→ **Prompt**: When you reach the line with "thumb ip: (83, 83)" in the data below, begin printing lines exactly, and stop once the line with "middle mcp: (337, 242)" has been printed.

→ **Given data**:
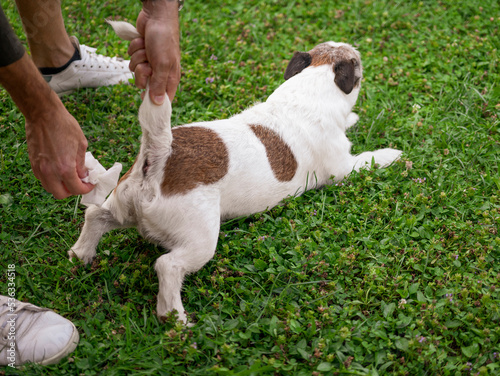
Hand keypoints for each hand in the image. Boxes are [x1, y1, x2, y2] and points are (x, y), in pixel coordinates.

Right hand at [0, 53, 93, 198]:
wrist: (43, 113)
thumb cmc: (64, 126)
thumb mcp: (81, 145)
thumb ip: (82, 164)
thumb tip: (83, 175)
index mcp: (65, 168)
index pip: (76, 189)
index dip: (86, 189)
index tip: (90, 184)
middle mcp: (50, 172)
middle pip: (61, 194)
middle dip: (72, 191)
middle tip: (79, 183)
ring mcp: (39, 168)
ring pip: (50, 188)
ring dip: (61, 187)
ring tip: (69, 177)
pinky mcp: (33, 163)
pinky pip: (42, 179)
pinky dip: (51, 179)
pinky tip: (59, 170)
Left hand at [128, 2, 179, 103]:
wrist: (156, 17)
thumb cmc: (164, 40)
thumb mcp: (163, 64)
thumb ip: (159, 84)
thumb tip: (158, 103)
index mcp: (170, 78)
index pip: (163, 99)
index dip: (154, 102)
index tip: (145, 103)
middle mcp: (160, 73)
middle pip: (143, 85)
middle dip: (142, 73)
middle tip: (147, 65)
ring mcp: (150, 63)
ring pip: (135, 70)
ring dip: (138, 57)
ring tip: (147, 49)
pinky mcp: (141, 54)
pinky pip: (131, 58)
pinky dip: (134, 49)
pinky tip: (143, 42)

==

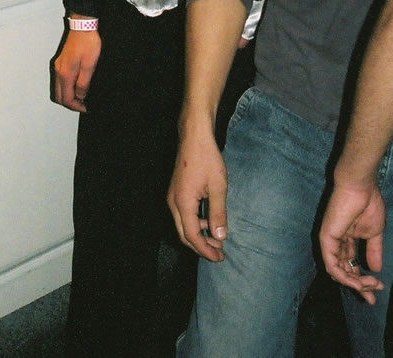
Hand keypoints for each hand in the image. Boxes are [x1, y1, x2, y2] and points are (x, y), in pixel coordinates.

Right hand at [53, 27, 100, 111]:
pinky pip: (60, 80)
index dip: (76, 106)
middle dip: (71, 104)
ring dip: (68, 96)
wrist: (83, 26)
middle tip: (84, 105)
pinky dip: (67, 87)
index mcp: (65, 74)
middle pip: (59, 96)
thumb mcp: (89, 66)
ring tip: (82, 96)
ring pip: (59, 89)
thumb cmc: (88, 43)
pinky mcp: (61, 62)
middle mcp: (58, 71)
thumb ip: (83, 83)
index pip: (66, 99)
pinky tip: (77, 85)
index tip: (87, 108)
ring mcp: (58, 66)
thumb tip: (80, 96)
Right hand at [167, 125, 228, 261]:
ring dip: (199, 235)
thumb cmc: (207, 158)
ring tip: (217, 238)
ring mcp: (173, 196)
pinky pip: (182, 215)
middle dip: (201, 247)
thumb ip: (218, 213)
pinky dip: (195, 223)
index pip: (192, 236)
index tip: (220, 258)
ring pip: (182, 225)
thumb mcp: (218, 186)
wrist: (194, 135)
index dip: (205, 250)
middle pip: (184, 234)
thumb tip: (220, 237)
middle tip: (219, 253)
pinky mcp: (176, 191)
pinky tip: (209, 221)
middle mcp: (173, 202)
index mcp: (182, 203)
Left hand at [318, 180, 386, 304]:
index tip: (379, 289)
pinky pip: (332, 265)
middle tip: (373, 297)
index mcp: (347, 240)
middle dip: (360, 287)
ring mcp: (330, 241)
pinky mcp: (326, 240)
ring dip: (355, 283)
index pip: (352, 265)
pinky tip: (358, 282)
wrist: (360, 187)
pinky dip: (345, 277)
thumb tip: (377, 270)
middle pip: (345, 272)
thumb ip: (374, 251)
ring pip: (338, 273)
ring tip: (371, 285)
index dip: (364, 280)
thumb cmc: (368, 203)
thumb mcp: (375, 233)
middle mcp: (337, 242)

→ **Final answer**:
thumb ip: (83, 83)
index pip: (66, 99)
pinky tip: (77, 85)
index tip: (87, 108)
ring mcp: (58, 66)
thumb tip: (80, 96)
Right hand at [167, 125, 228, 261]:
ring dip: (199, 235)
thumb cmc: (207, 158)
ring tip: (217, 238)
ring mcp: (173, 196)
pinky pip: (182, 215)
middle dip: (201, 247)
thumb ip: (218, 213)
pinky dip: (195, 223)
index pip: (192, 236)
index tip: (220, 258)
ring pip: (182, 225)
thumb mcp: (218, 186)
wrist: (194, 135)
index dip: (205, 250)
middle pip: (184, 234)
thumb tip: (220, 237)
middle tip: (219, 253)
pinky mcp: (176, 191)
pinky tip: (209, 221)
middle mcp: (173, 202)
index mcp: (182, 203)
Left hand at [318, 180, 386, 304]:
index tip: (379, 289)
pinky pip: (332, 265)
middle tip: (373, 297)
index mcp: (347, 240)
middle dip: (360, 287)
ring mcp: (330, 241)
pinky mcp: (326, 240)
ring dip: (355, 283)
index pip: (352, 265)
pinky tip: (358, 282)
wrist: (360, 187)
pinky dip: (345, 277)
thumb tip: (377, 270)
middle pip: (345, 272)
thumb ip: (374, 251)
ring pip: (338, 273)
ring tip: (371, 285)
index dip: (364, 280)
thumb cmc: (368, 203)
thumb mcp: (375, 233)
middle mcp: (337, 242)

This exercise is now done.